После кратковременного царствования Байду (1295 г.), покровителя христиан, на престол вступил Газан-хан (1295–1304), при котором ислам в государстве персидских монголов окончательно получил значение государственной религии. При нем же впервые выдвинулся Рашид-ад-дин.
Юный монгольский хан (он умер на 33-м году жизни) несомненно был замечательной личностью не только для своего времени. Самый некрасивый и малорослый среди своих воинов, он всех их превосходил храбростью, до конца оставался монгольским патриотом, был одним из лучших знатоков преданий своего народа и в то же время обладал познаниями во всех ремеслах и науках, известных мусульманам. Он составил план постройки обсерватории, занимался философией, медициной и естественными науками, собирал во время охоты растения и установил факт существования в Персии многих целебных трав, которые раньше привозились из Китая, Индии и Туркестана.

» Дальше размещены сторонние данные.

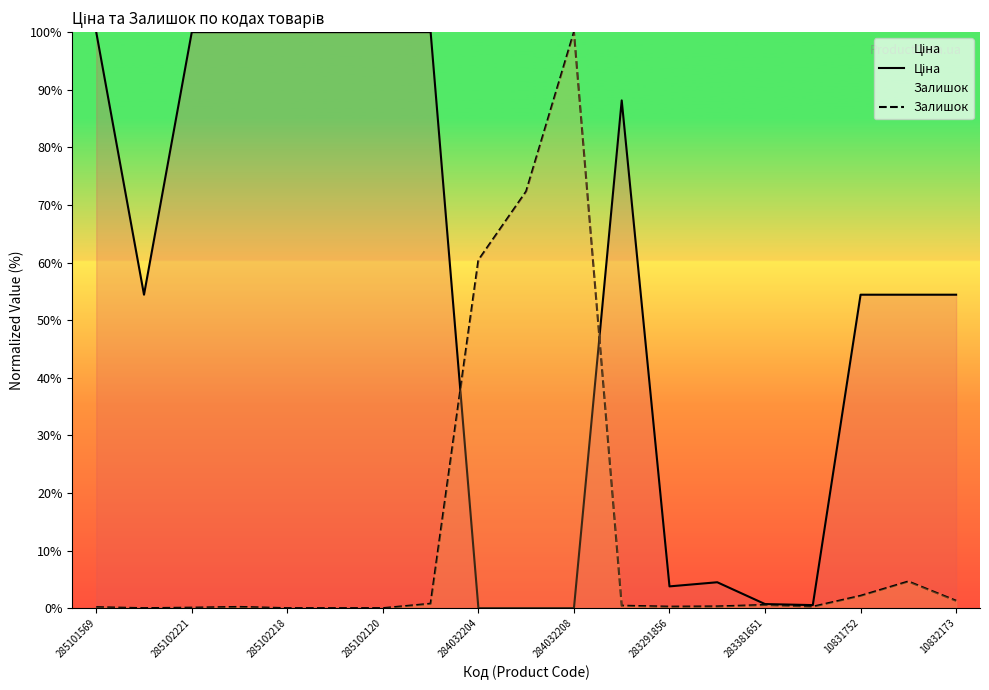

The value of Залишок at 284032208 is 144.0. True or false?

False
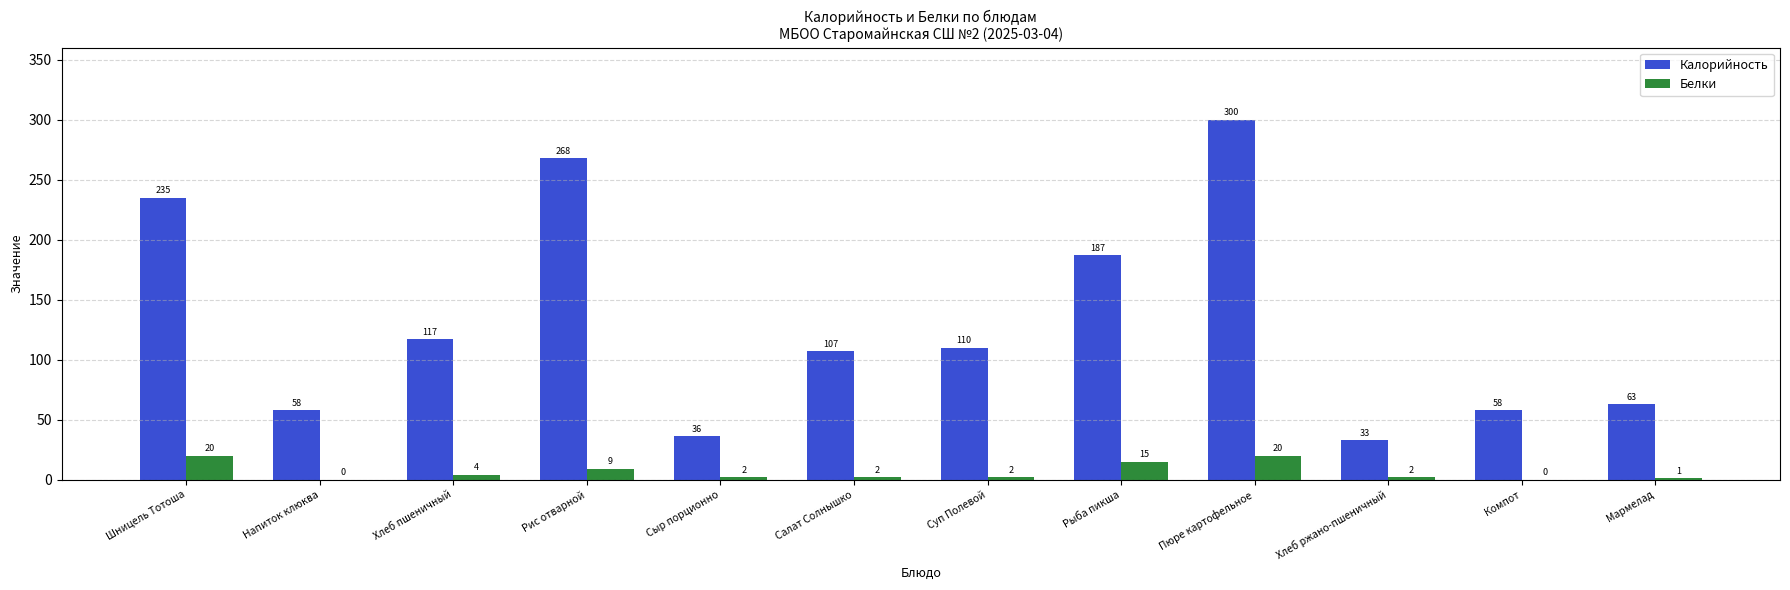

The value of Белки at Хлеб ржано-пшеничный is 2. True or false?

True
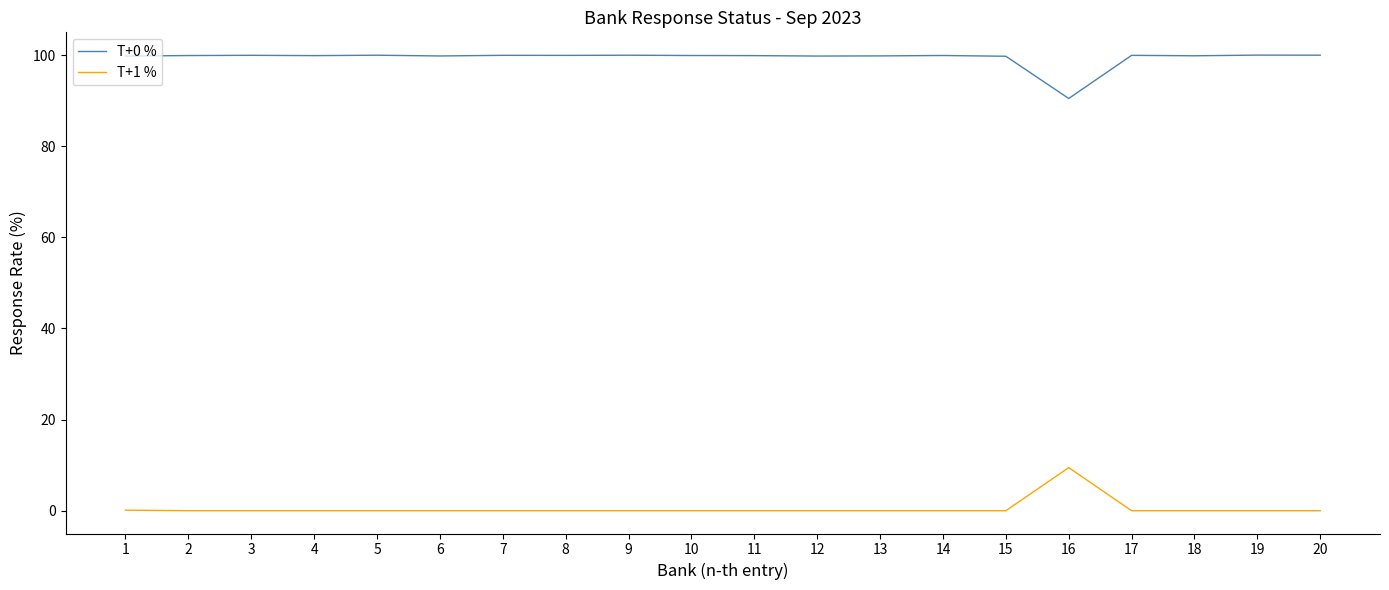

What is the spread (max minus min) of values at 4?

99.9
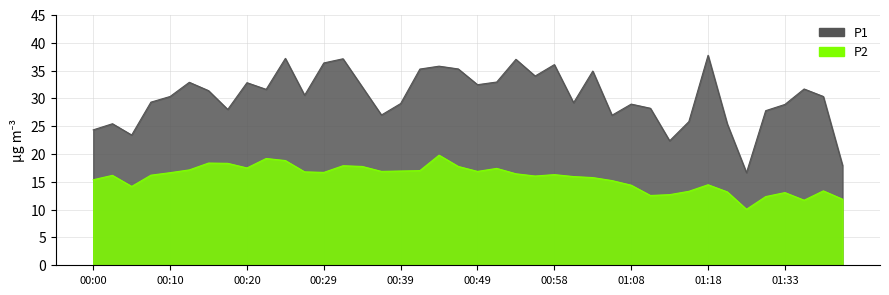

At which category is the sum across all series the highest?

00:24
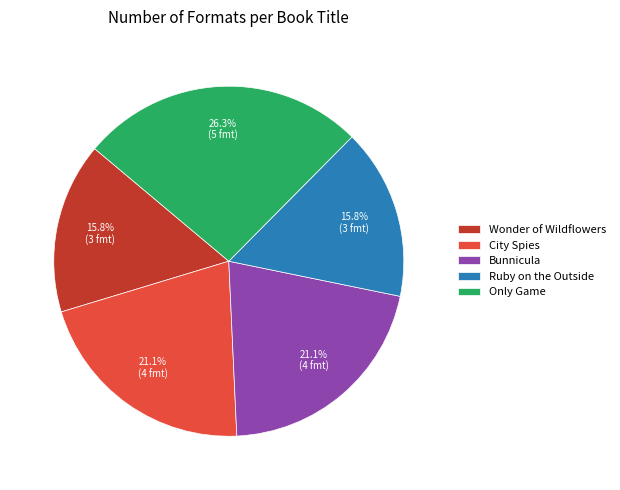

What percentage is NOT represented by Wonder of Wildflowers?

84.2%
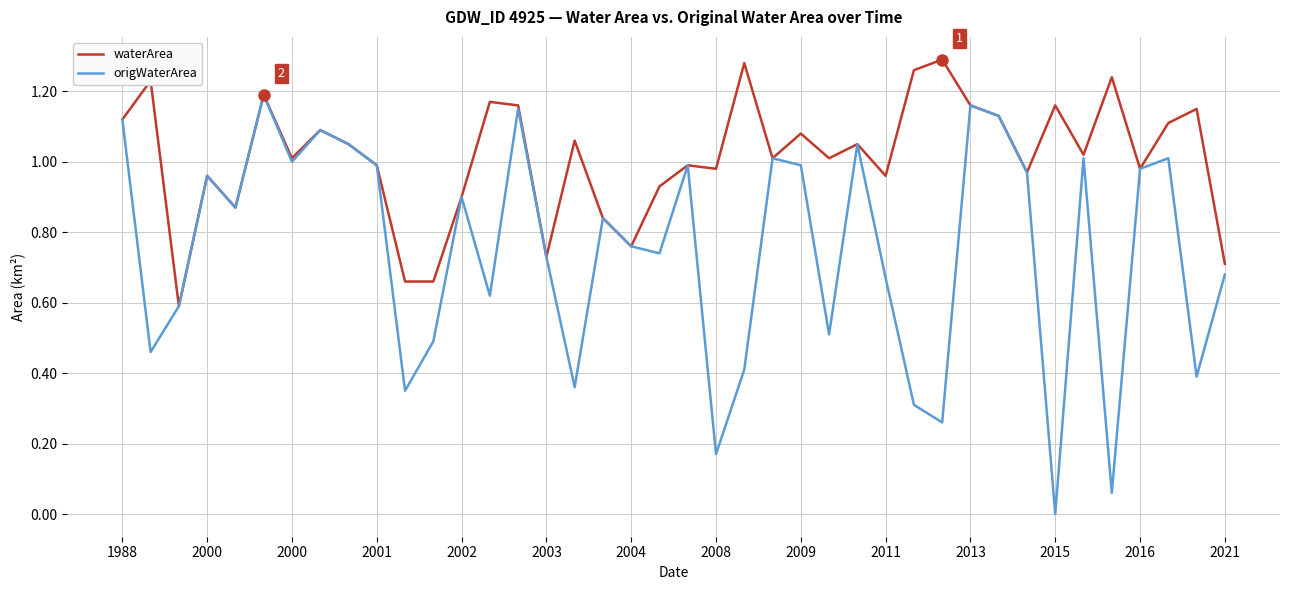

How many interior local peaks does the origWaterArea series have?

12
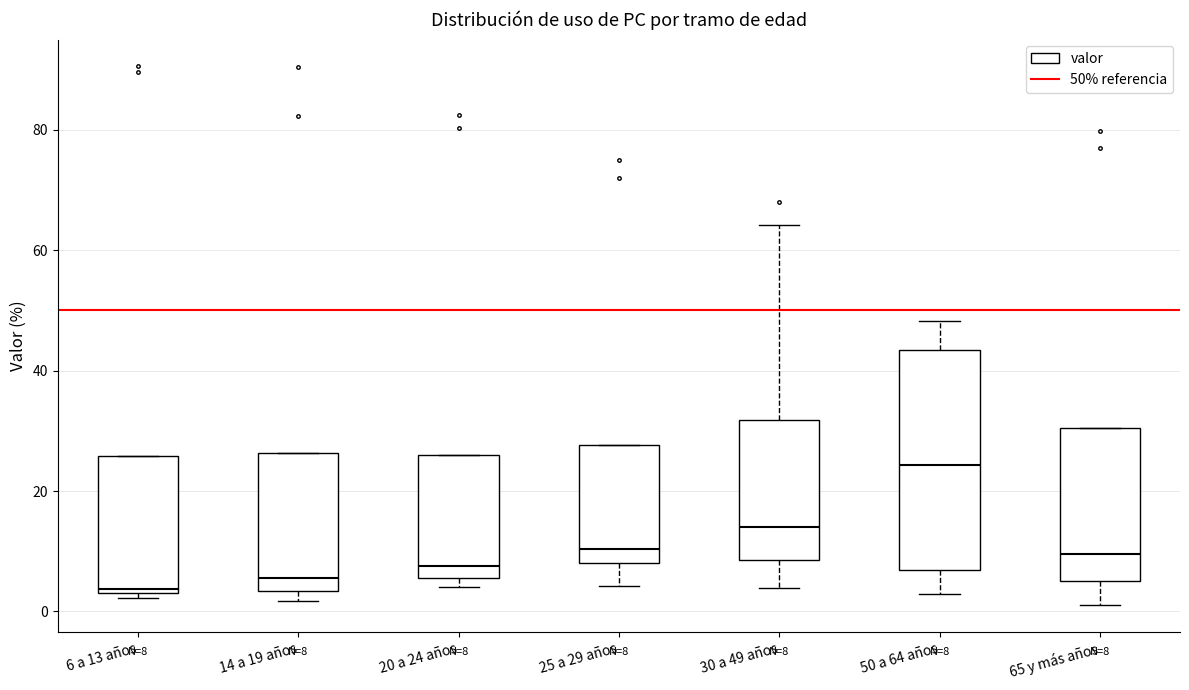

Which box's median line is the highest?

50 a 64 años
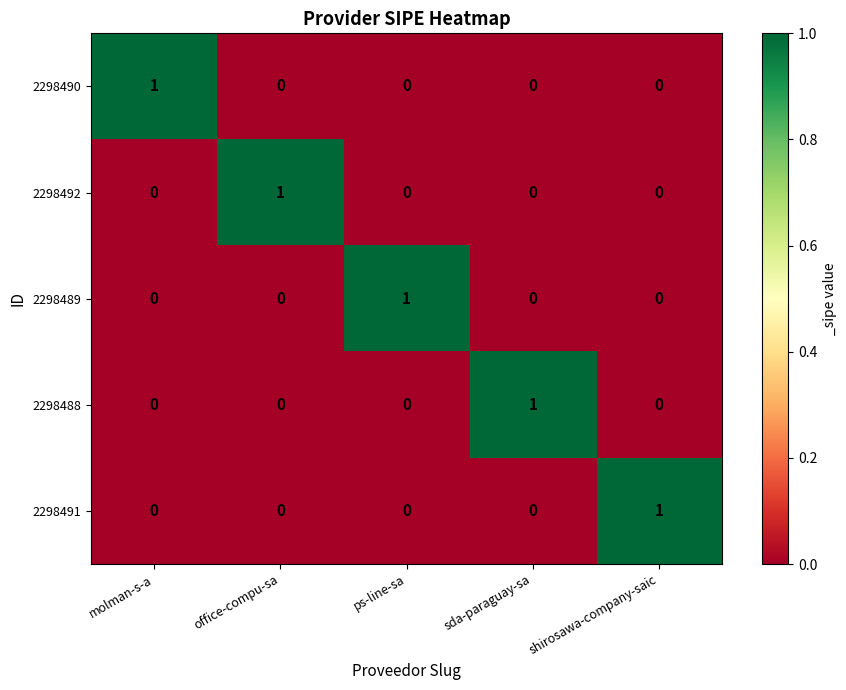

At how many categories does at least one series exceed 0?

5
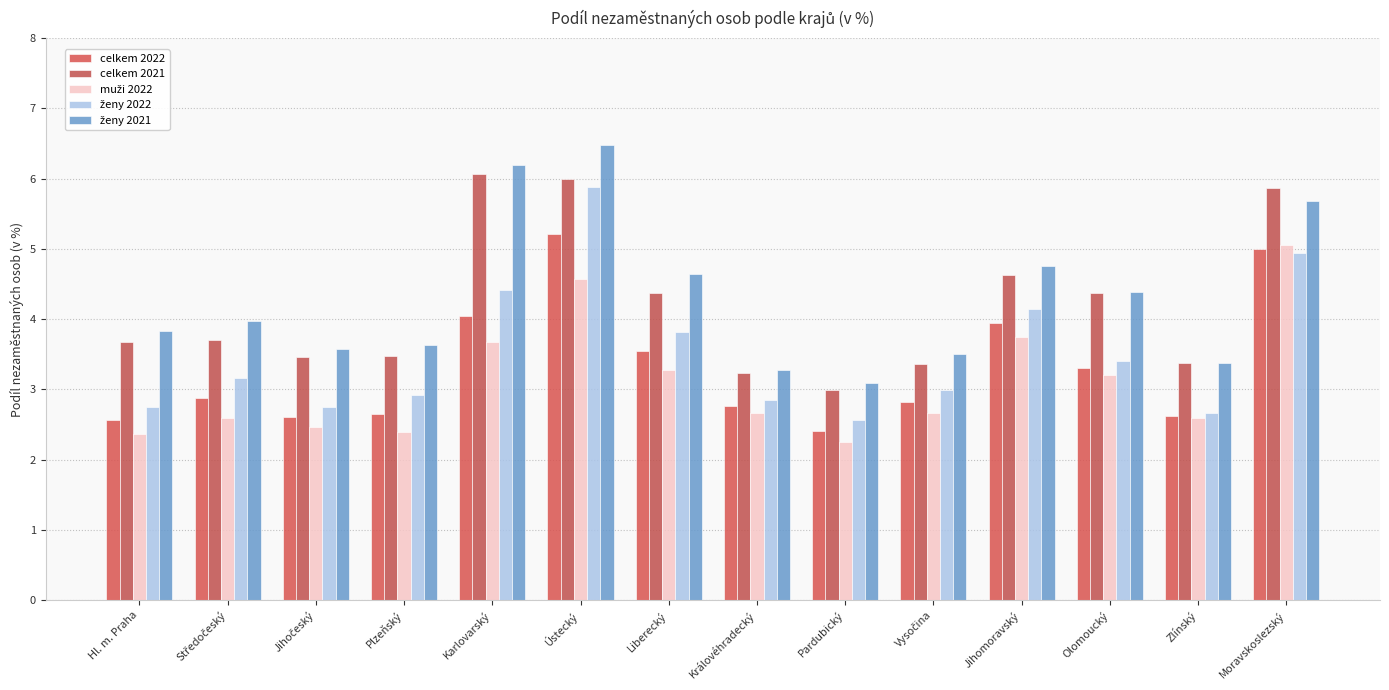

What position from the left is Plzeňský?

4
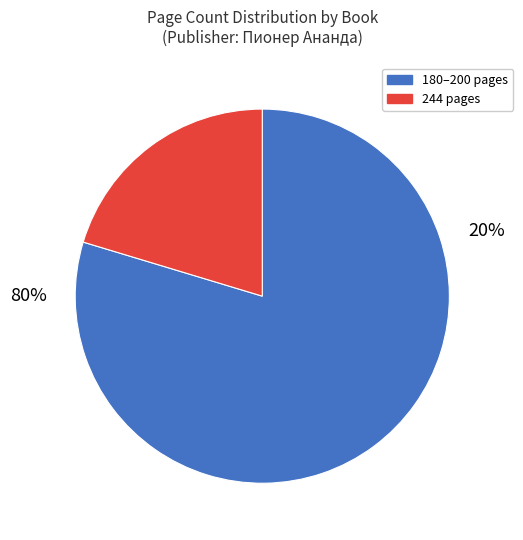

Do Ленивият любовник (13636) and Синдбад мореплавателя (19673) together represent more than half of the pie?

No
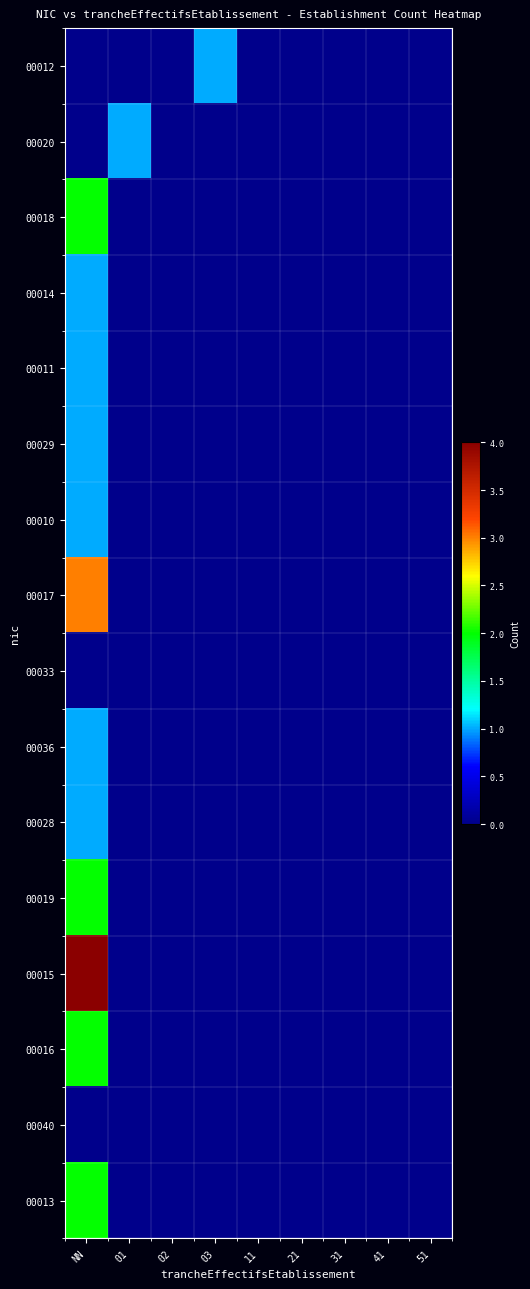

Rank the series at 03 from lowest to highest value.

00020, 00018, 00014, 00011, 00029, 00010, 00017, 00033, 00036, 00028, 00019, 00015, 00016, 00040, 00013, 00012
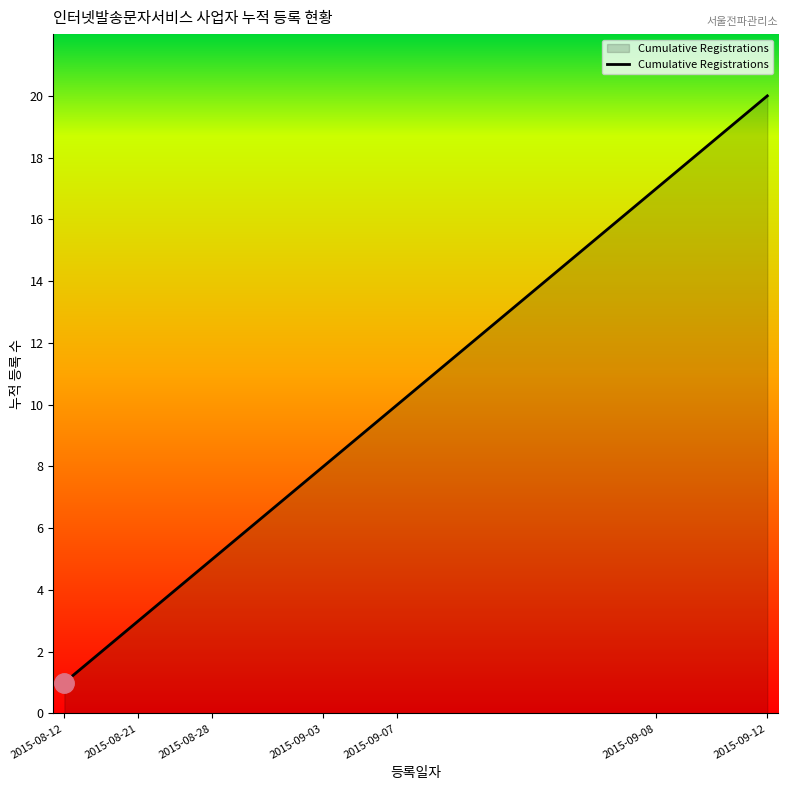

What is the greatest value displayed?

20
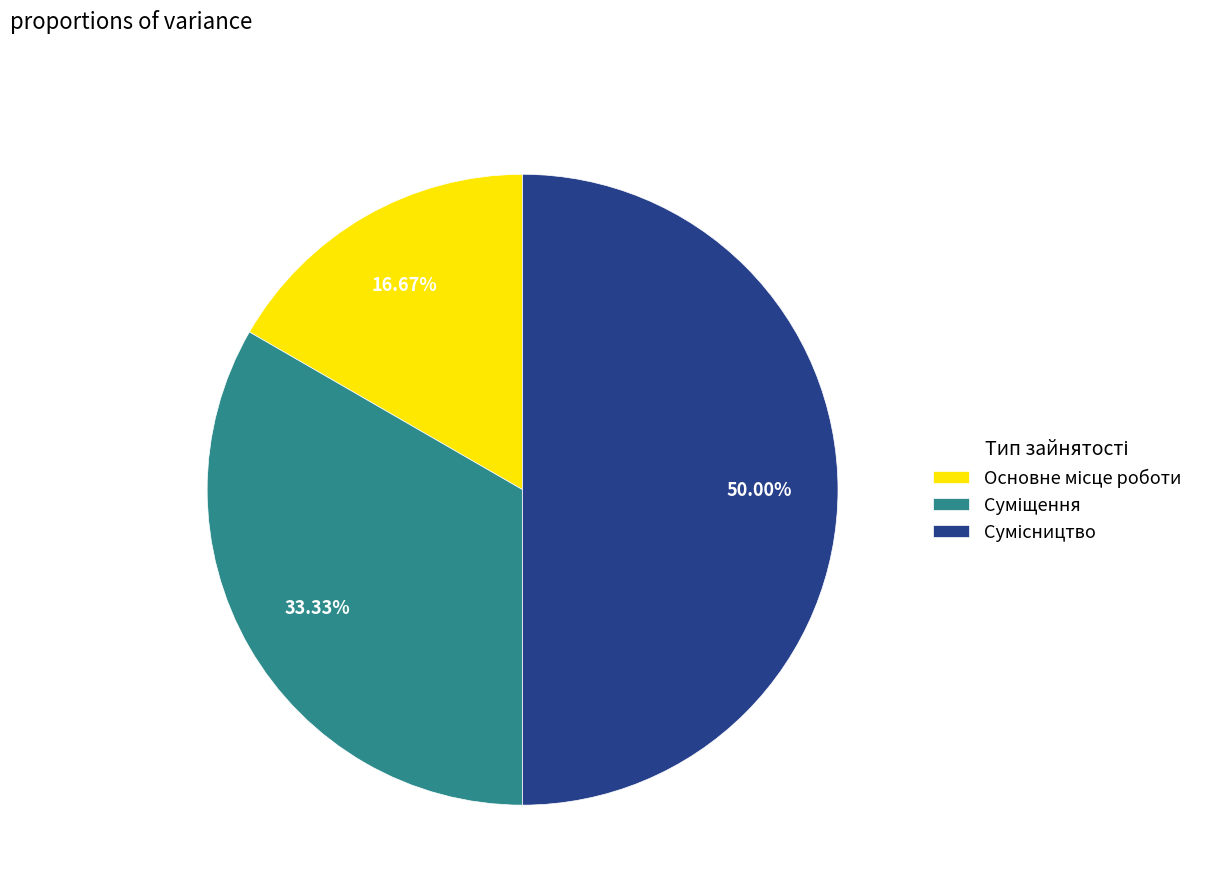

To the nearest percent, what is the average slice percentage?

33%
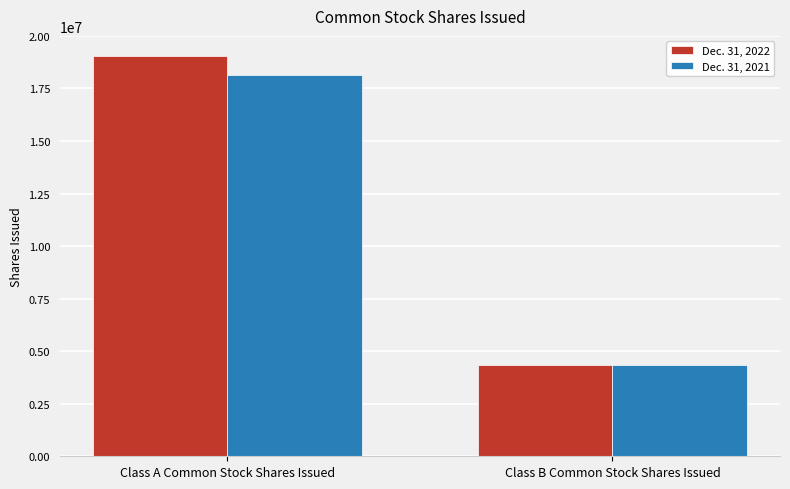

Reading left to right, list all the values displayed in this chart.

Dec. 31, 2022: 19050207	4353948
Dec. 31, 2021: 18141649	4353948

Из языков он, по-видимому, хорошо знал только свой родной монгольский, но ему были несколько знакомы и другие языки, притом не только языки его подданных, персов и арабов, но также индийский, кашмирский, тибетский, китайский и франкский (французский). Финансовые реформы его царствования, благодаря которым доходы государства увеличились почти на 25 %, были произведены при его непосредственном участии; он входил сам во все мелочи государственного управления и с утра до вечера сидел за документами о государственных доходах и расходах, внося свои заметки и поправки.
То, что говорят Рашид-ад-дин и другие авторы о Газан-хане, свидетельствует, однако, не только о его дарованиях, но и о его беспокойном, нервном темпераменте, несомненно тяжелом для окружающих. Неограниченная власть в руках такого человека иногда должна была становиться источником бедствий для его подданных, особенно для его приближенных. Как замечает д'Оссон, в части "Сборника летописей", посвященной событиям этого царствования, нет ни одной страницы, где бы не говорилось о предании смертной казни того или другого сановника. <…>
История монголов была уже готова вчерне, когда Газана похитила смерть (в воскресенье 11 шавваля 703/17 мая 1304 г). С содержанием книги автор, очевидно, знакомил государя по мере ее составления, и Газан, насколько известно, был вполне доволен трудом своего министра. Теперь казалось необходимым посвятить труд брату и преемнику покойного, султану Мухаммеду Худабенде, принявшему монгольское прозвание Улджэйту; но новый государь сам пожелал, чтобы книга оставалась посвященной его предшественнику и чтобы хутба (т. е. предисловие, с обращением к властителю) по-прежнему была "украшена титулами" этого государя.